**Activity**
Only the lines below starting at the one containing "samych użytkowników, bądź prze" and ending at the one containing "4. General Public License" belong in the answer, each copied exactly.

**Exercise input**
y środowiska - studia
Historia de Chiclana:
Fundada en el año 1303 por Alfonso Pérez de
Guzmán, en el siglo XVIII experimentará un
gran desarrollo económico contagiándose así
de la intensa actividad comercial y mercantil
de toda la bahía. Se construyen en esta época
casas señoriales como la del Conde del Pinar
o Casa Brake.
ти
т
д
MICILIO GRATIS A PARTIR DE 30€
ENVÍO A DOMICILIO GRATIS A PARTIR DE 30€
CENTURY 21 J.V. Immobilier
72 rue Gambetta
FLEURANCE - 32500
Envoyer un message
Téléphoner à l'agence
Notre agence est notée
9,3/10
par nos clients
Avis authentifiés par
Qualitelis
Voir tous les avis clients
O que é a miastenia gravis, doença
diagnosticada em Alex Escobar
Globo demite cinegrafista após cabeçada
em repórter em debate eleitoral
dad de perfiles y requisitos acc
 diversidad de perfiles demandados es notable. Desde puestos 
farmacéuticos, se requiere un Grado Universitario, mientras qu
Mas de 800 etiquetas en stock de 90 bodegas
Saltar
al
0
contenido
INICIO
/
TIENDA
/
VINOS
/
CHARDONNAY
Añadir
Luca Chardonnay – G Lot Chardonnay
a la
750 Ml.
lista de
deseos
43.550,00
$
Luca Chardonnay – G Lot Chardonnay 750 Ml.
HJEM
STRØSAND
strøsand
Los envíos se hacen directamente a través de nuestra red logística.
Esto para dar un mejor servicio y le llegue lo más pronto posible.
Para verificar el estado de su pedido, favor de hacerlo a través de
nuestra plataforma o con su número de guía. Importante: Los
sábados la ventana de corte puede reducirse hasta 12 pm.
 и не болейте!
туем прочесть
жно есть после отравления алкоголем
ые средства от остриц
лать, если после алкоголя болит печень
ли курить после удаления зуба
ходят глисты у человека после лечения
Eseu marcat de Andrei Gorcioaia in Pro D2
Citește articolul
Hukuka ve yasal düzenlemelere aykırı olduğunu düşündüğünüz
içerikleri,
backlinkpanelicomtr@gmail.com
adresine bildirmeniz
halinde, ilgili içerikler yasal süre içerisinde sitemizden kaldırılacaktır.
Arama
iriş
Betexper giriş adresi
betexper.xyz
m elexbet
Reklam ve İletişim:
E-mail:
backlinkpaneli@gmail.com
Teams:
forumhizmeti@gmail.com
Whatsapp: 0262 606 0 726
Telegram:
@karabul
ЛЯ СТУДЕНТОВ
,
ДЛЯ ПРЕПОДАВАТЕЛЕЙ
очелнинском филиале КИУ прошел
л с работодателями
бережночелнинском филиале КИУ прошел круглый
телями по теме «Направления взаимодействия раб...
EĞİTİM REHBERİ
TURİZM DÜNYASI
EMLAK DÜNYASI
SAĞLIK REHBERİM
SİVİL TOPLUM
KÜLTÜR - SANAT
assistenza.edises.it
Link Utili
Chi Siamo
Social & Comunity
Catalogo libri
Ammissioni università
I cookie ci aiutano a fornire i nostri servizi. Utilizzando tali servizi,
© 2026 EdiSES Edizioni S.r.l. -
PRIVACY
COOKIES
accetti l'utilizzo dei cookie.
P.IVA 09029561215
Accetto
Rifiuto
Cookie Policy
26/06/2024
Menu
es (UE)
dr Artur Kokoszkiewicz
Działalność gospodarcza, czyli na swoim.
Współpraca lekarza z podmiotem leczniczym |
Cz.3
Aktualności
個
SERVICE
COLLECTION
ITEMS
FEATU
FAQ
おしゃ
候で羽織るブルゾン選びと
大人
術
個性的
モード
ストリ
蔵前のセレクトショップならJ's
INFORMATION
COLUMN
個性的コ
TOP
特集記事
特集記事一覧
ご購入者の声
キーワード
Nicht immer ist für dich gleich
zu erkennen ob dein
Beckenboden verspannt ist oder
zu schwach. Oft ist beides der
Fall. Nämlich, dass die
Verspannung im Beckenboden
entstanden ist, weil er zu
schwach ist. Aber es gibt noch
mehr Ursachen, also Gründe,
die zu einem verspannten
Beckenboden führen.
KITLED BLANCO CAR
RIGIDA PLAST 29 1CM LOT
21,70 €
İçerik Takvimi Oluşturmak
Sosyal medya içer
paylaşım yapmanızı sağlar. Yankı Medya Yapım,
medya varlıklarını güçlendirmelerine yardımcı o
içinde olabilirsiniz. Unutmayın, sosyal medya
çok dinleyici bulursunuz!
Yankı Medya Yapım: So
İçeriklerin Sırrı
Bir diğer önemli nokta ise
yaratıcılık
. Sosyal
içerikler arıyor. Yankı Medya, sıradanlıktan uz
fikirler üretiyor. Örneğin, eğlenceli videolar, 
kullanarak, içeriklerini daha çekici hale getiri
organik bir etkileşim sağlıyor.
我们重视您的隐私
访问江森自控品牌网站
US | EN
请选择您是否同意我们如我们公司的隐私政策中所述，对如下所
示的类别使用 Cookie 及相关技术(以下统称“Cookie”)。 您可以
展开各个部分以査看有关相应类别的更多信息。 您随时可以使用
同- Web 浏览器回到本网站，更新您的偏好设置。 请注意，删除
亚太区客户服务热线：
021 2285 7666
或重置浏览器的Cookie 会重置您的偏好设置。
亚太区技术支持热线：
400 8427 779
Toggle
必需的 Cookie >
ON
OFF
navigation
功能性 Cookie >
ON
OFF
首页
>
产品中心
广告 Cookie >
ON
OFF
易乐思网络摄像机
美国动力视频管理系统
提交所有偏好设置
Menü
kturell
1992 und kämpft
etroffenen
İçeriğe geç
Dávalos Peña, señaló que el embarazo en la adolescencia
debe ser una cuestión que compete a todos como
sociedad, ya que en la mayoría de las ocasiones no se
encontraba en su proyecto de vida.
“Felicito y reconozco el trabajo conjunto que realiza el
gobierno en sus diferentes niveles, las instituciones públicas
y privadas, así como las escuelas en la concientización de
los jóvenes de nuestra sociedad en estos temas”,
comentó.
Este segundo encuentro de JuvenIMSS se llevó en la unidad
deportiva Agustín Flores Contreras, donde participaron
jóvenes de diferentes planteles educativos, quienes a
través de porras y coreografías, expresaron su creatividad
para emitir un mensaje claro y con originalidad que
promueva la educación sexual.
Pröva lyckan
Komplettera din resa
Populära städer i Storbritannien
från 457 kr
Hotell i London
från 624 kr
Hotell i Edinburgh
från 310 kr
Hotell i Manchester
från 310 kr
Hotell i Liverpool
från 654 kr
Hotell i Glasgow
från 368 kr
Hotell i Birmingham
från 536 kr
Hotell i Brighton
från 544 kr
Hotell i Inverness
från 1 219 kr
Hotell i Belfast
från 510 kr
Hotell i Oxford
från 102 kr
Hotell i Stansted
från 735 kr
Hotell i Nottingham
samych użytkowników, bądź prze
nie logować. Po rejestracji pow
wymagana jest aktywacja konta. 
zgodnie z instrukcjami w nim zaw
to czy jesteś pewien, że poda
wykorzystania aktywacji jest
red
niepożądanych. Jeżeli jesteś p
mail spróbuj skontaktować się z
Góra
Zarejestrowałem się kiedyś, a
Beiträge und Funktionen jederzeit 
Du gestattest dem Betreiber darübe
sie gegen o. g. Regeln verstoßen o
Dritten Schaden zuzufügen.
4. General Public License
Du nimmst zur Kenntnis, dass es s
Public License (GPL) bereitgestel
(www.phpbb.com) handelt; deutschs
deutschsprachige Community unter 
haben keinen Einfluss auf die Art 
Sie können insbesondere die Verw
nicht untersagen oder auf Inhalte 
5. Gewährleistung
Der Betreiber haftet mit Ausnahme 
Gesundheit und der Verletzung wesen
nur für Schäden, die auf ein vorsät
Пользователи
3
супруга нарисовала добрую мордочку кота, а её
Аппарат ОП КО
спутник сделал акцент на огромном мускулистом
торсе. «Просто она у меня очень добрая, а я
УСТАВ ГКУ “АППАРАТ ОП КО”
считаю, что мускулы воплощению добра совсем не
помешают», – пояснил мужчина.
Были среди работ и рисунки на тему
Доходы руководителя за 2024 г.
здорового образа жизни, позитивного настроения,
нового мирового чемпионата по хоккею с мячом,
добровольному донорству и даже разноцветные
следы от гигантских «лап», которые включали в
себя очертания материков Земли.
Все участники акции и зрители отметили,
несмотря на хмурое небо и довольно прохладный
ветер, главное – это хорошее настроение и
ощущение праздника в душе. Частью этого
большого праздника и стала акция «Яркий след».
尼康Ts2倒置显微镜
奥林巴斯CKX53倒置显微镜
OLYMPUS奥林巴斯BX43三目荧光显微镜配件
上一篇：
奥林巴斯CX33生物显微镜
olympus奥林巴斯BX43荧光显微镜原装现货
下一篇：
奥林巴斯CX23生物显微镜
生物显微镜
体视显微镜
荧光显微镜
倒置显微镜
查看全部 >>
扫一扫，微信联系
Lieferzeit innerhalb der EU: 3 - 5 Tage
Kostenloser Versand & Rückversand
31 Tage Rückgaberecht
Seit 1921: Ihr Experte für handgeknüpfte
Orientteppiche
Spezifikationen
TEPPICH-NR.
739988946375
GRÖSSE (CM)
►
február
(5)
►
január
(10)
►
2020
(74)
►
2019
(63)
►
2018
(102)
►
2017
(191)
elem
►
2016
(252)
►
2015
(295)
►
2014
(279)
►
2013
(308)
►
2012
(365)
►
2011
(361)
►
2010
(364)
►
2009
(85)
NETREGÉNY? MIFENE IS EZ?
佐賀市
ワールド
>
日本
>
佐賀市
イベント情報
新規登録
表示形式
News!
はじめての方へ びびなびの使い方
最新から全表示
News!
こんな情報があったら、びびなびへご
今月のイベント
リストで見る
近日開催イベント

**Exercise response**
samych użytkowników, bądź prze
nie logować. Po rejestracji pow
wymagana jest aktywacja konta. 
zgodnie z instrukcjami w nim zaw
to czy jesteś pewien, że poda
wykorzystania aktywacji jest
red
niepożądanych. Jeżeli jesteś p
mail spróbuj skontaktować się z
Góra
Zarejestrowałem się kiedyś, a
Beiträge und Funktionen jederzeit 
Du gestattest dem Betreiber darübe
sie gegen o. g. Regeln verstoßen o
Dritten Schaden zuzufügen.
4. General Public License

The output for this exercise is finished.